A section on lab safety and use/location of PPE in the lab wouldn't be too bad. Another thing that would be fun, the history of your lab and a list of members in the back. As far as writing, have a list of phrases or words that tick you off when you see them in a manuscript. We also have a lab duties list with ours so everyone knows what everyone else is responsible for and who to talk to when stuff breaks.

Patchi said...

In my previous postdoc lab they had a protocol book with all the common lab protocols including safety guidelines, which was very useful.

You should also include a section on lab notebooks. Having gone through some awful ones recently I can tell you that many students do not know how too record their methods.
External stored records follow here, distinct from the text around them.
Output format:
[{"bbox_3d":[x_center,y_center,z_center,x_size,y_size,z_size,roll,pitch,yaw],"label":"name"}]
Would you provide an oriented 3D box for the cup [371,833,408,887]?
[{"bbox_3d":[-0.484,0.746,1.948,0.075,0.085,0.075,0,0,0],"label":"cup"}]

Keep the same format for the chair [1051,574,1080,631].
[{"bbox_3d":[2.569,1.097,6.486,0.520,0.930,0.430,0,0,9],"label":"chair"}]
Another thing I liked in my previous lab was that all experiments were numbered and figures and files on the common computer had to be labeled with the experiment number for easy reference to the notebooks. Works great for biochem experiments, but might not work for you.

Anonymous said...

How to design a poster! (possibly including template)

Anonymous said...

Great idea, but shift the burden off of yourself and have students and postdocs write drafts for your editing.

Yael said...

My former PI gave all her labmates a template on "how to fill out a lab notebook". After reading too many chaotic lab notebooks, I found this eminently sensible (notebooks from her group were easier to read too).

Anonymous said...

I would add a list of relevant grants (along with some basic info and usual deadline) and relevant meetings

Yael said...

I meant "lab members" not labmates. My bad.

New Asst. Prof. said...

All of the above have been great suggestions! I'd include a sub-section within your instructions for preparing a presentation that details how you want figures mocked up and raw, un-edited images stored: how X experiment should be graphed in Y fashion, where raw vs. normalized data are most appropriate, SD vs. SEM, how to label in Photoshop...I could go on!

OverEngineered said...

Perhaps a list of important papers in the field, a list of conferences and their approximate submission deadlines, and a checklist for getting new people up to speed with any safety training or administrative stuff.

Anonymous said...

An inventory, complete with a unique identification code or number (like a barcode) for every single thing you can reasonably do that to AND the info to reorder said item. Obviously not items like gloves or sharpies but chemicals, kits, cell lines, stuff like that. You never know when someone will go on vacation and a freezer goes out and you're SOL until that person comes back.
And tell people that have to include that info in their lab notebooks.